Task directions
What's needed: every entry, printed exactly, minus the images.
======== Data for the task
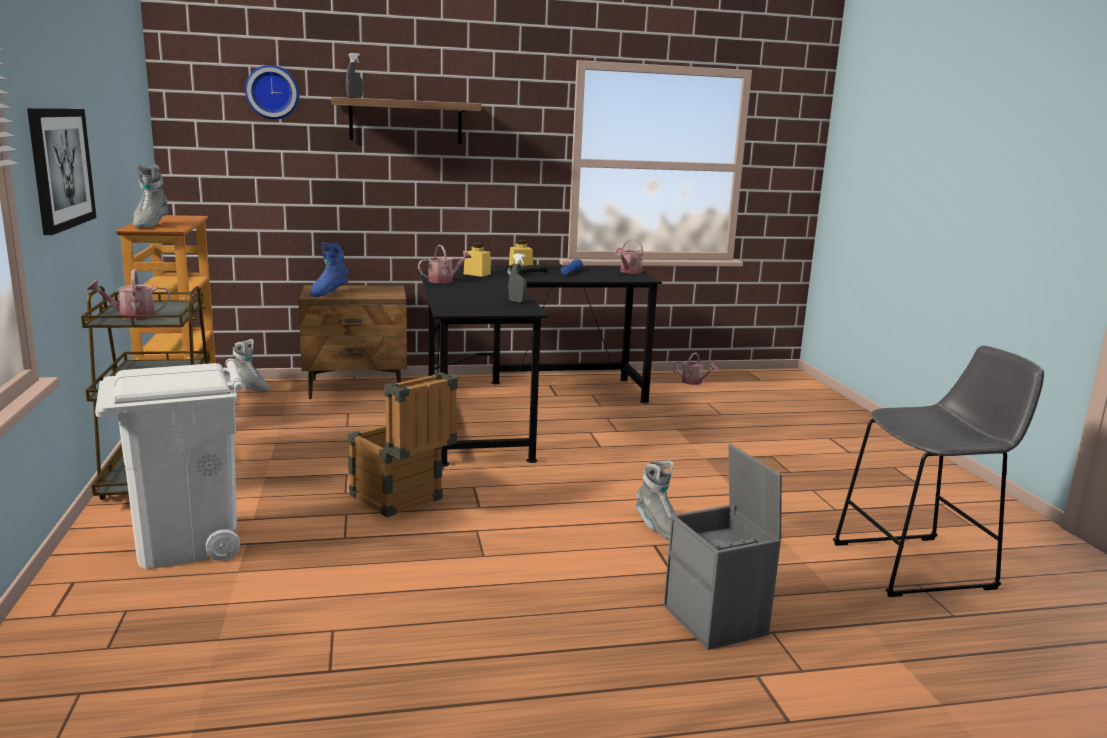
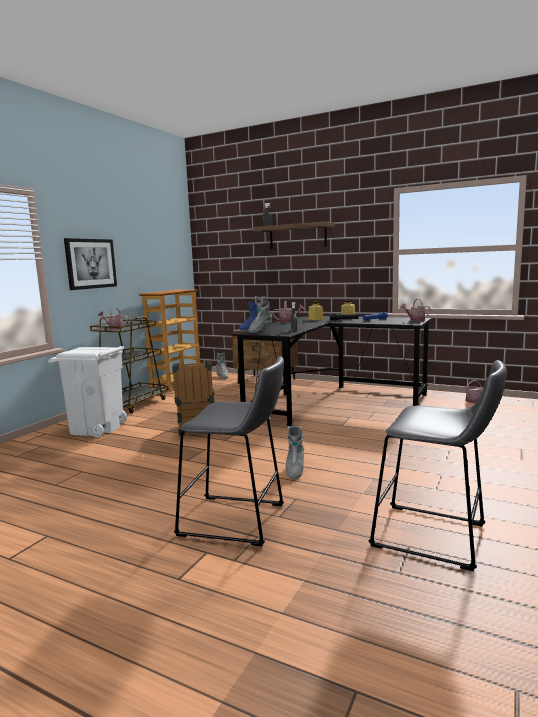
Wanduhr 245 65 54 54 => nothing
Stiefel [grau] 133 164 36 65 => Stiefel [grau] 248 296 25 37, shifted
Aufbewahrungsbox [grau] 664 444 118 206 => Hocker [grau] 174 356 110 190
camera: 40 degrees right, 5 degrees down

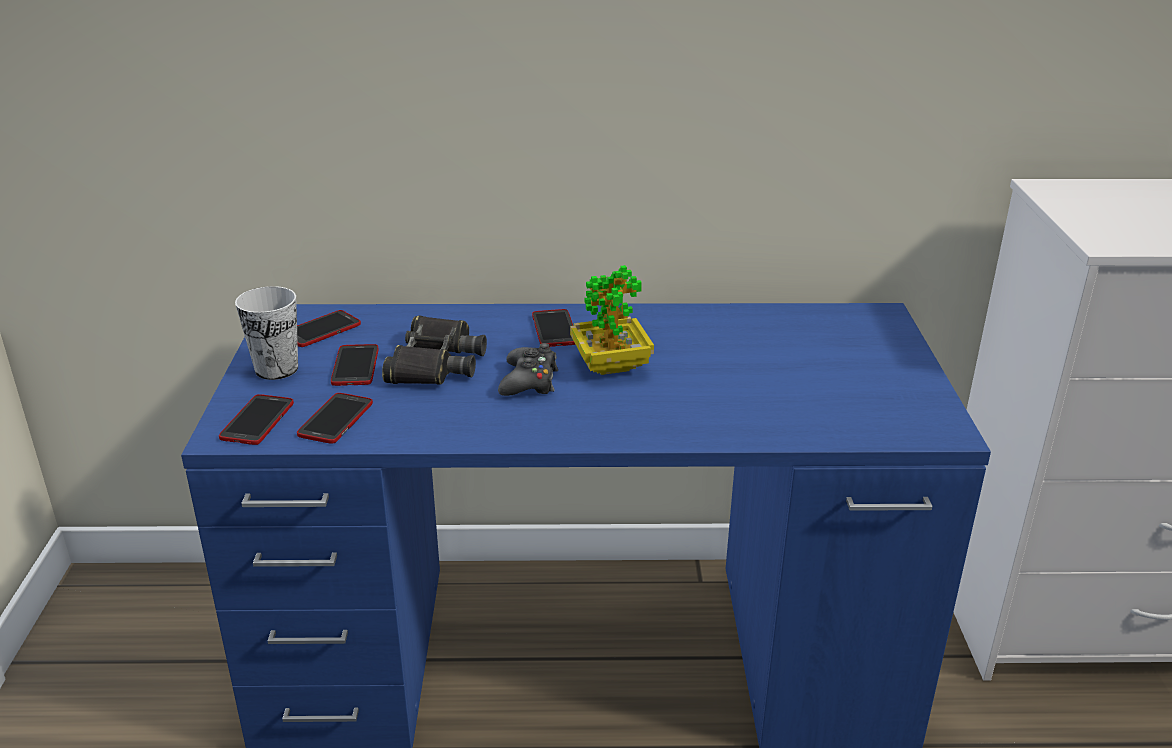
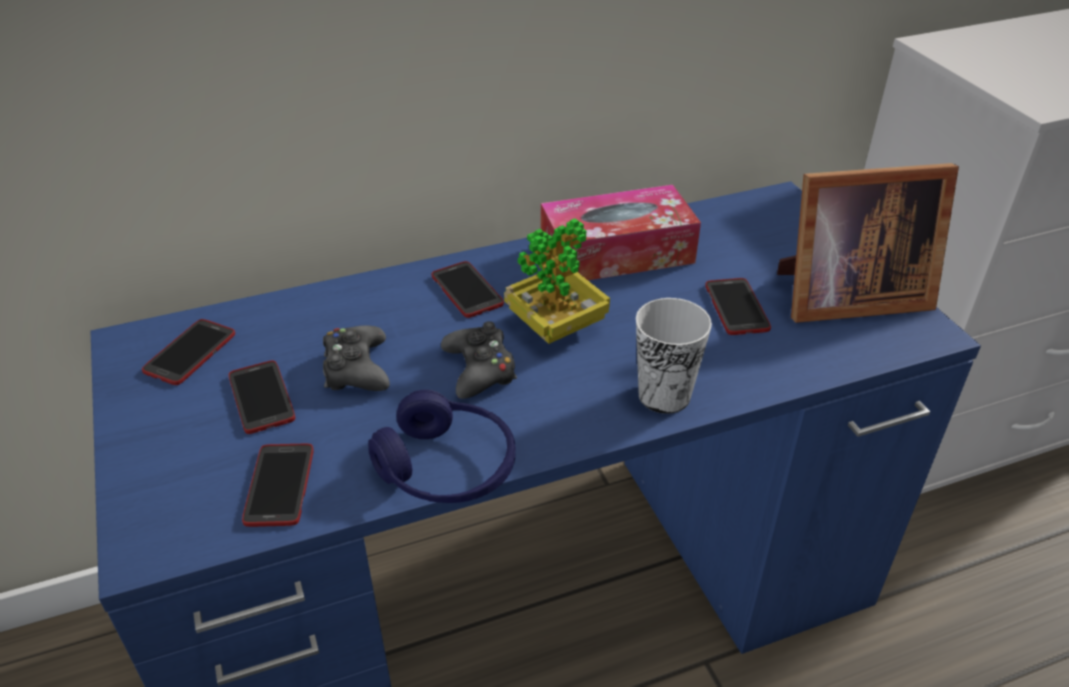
Tasse 235 286 63 94 => Tasse 636 298 76 116, shifted
Fernglas [schwarz] 382 315 105 70 => Gamepad [schwarz] 323 325 67 66
Handy 219 394 75 51 => Handy 705 278 66 57, shifted
nothing => Bilderrahmen 777 163 182 160
nothing => Taschentuchbox 541 185 160 95
nothing => Kopfhörer [blau] 368 390 148 113
camera: 20 degrees left, 10 degrees up

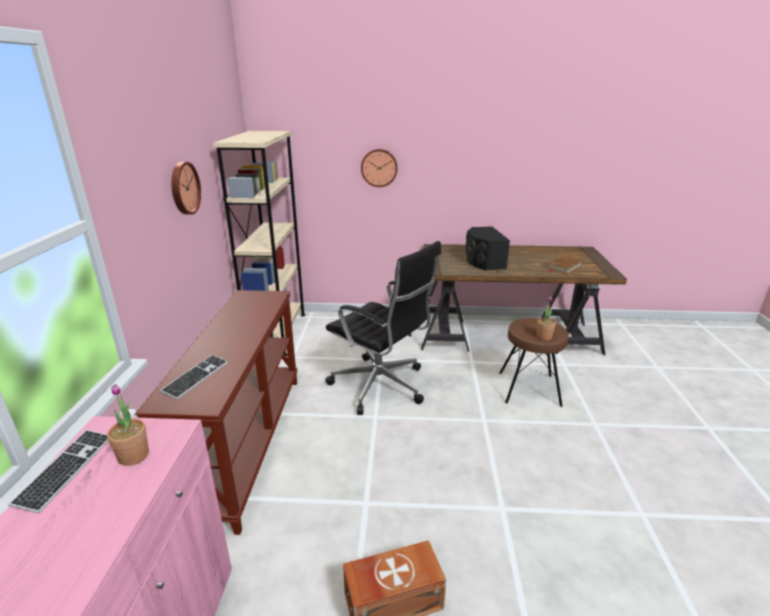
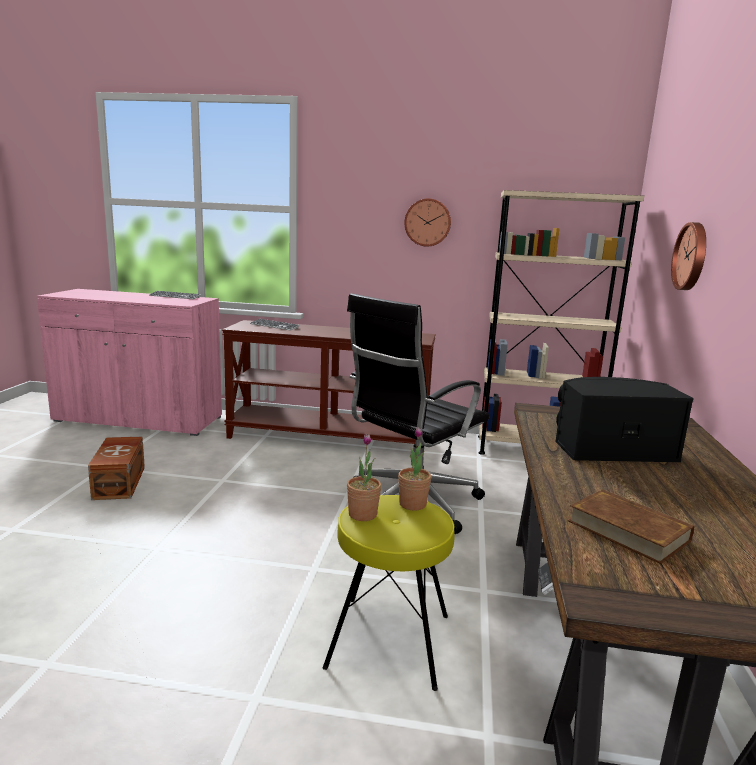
Hocker [braun] 499 318 70 89 => Hocker [gelb] 323 495 131 196
Topfpflanze 107 384 42 82 => Topfpflanze 398 427 33 84, shifted
camera: 95 degrees right, 10 degrees down

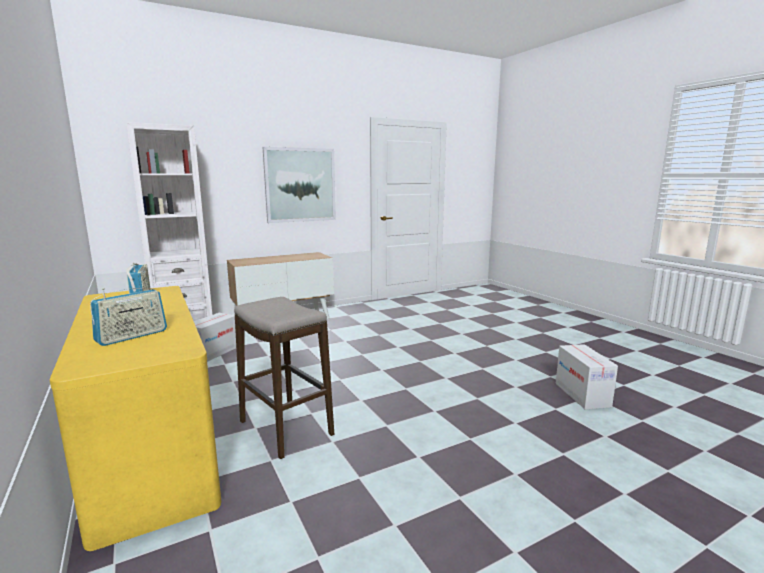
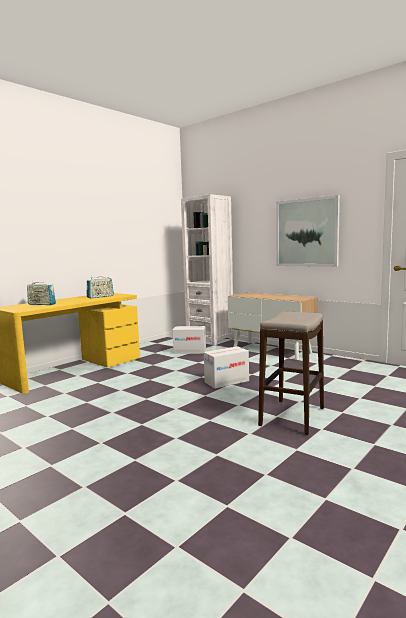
Hocker 234 297 100 162 => Hocker 258 312 66 123, shifted
Karton 556 344 62 65 => Karton 204 346 45 43, shifted
camera: 70 degrees right, 5 degrees down

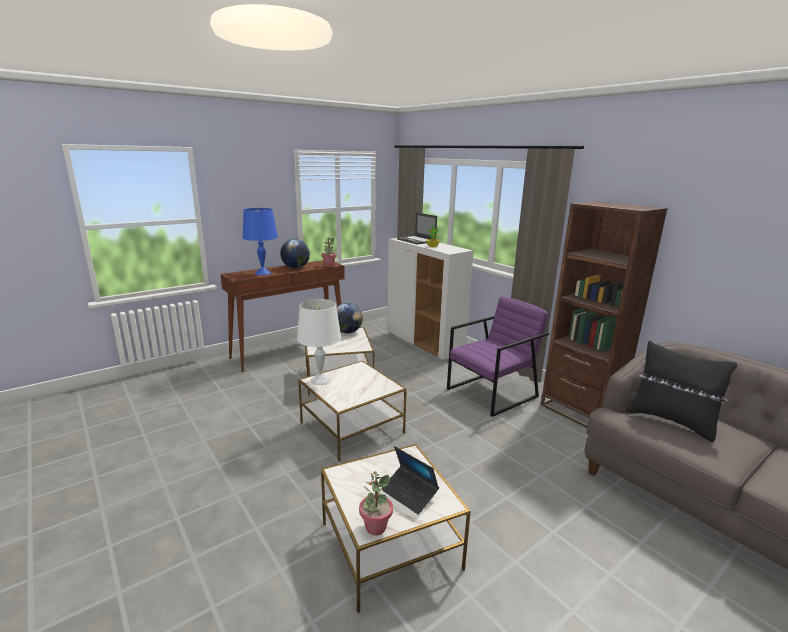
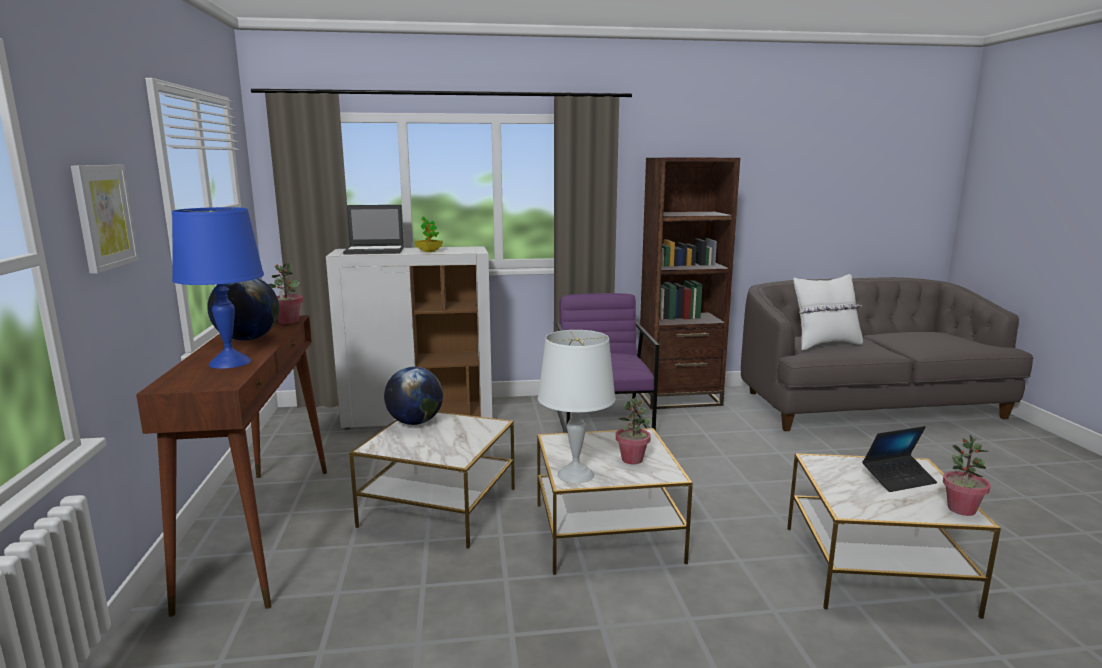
Kissen [schwarz] 626 340 111 102 => Kissen [weiß] 793 274 70 76
nothing => Bild 71 165 68 109
nothing => Topfpflanze 616 397 35 67
camera: 60 degrees left, 5 degrees down

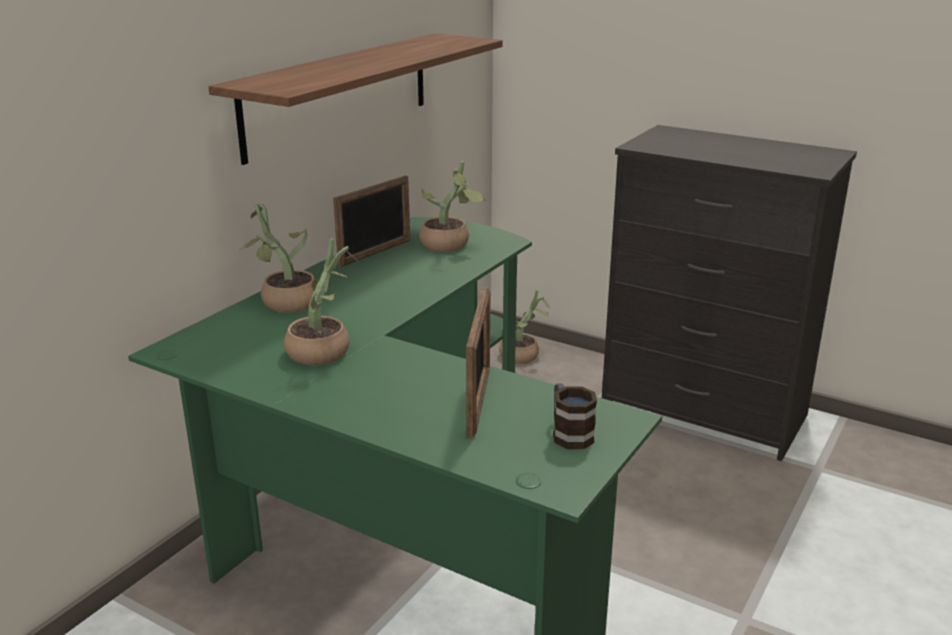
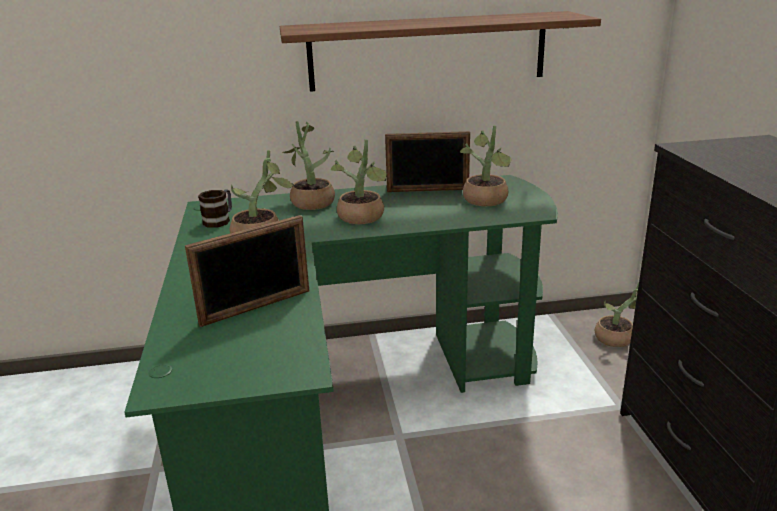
Henkelbecher 553 383 44 66 => Henkelbecher 198 189 34 38, shifted
nothing => Topfpflanze 331 139 56 85
camera: 50 degrees right, 0 degrees up

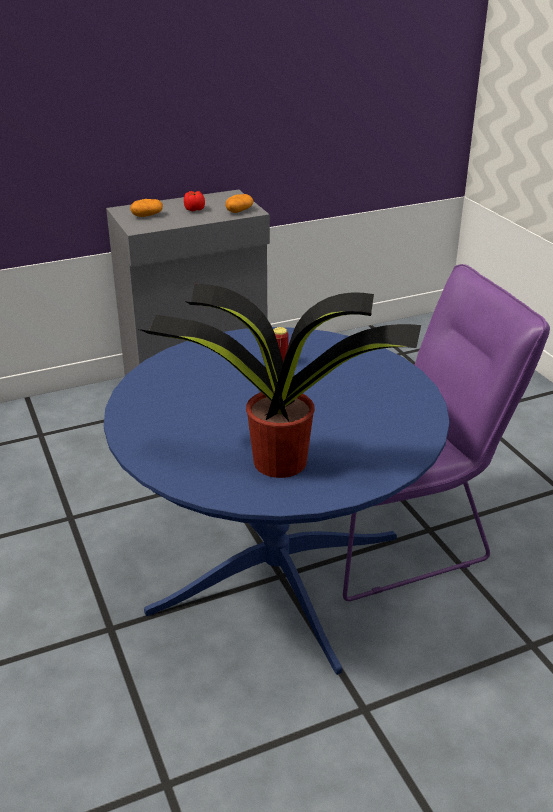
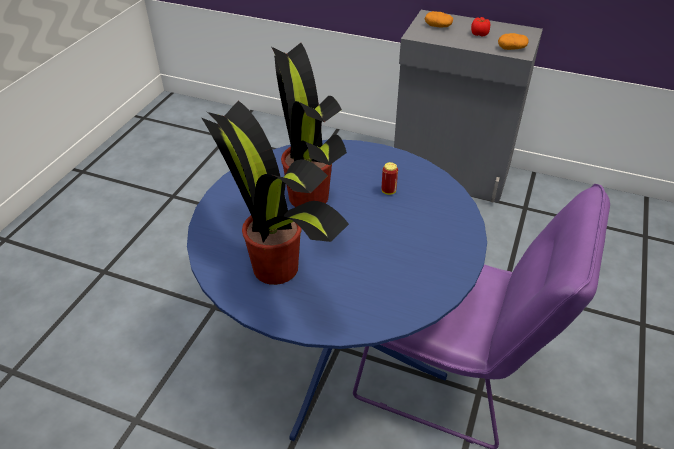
nothing => Topfpflanze 271 43 76 164
camera: 45 degrees right, 10 degrees up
================
Your response
Wanduhr 245 65 54 54 => nothing
Stiefel [grau] 133 164 36 65 => Stiefel [grau] 248 296 25 37, shifted
Aufbewahrungsbox [grau] 664 444 118 206 => Hocker [grau] 174 356 110 190
camera: 40 degrees right, 5 degrees down

Tasse 235 286 63 94 => Tasse 636 298 76 116, shifted
Fernglas [schwarz] 382 315 105 70 => Gamepad [schwarz] 323 325 67 66
Handy 219 394 75 51 => Handy 705 278 66 57, shifted
nothing => Bilderrahmen 777 163 182 160
nothing => Taschentuchbox 541 185 160 95
nothing => Kopfhörer [blau] 368 390 148 113
camera: 20 degrees left, 10 degrees up

Hocker [braun] 499 318 70 89 => Hocker [gelb] 323 495 131 196
Topfpflanze 107 384 42 82 => Topfpflanze 398 427 33 84, shifted
camera: 95 degrees right, 10 degrees down

Hocker 234 297 100 162 => Hocker 258 312 66 123, shifted
Karton 556 344 62 65 => Karton 204 346 45 43, shifted
camera: 70 degrees right, 5 degrees down

Kissen [schwarz] 626 340 111 102 => Kissen [weiß] 793 274 70 76
nothing => Bild 71 165 68 109
nothing => Topfpflanze 616 397 35 67
camera: 60 degrees left, 5 degrees down

Henkelbecher 553 383 44 66 => Henkelbecher 198 189 34 38, shifted
nothing => Topfpflanze 331 139 56 85
camera: 50 degrees right, 0 degrees up

nothing => Topfpflanze 271 43 76 164
camera: 45 degrees right, 10 degrees up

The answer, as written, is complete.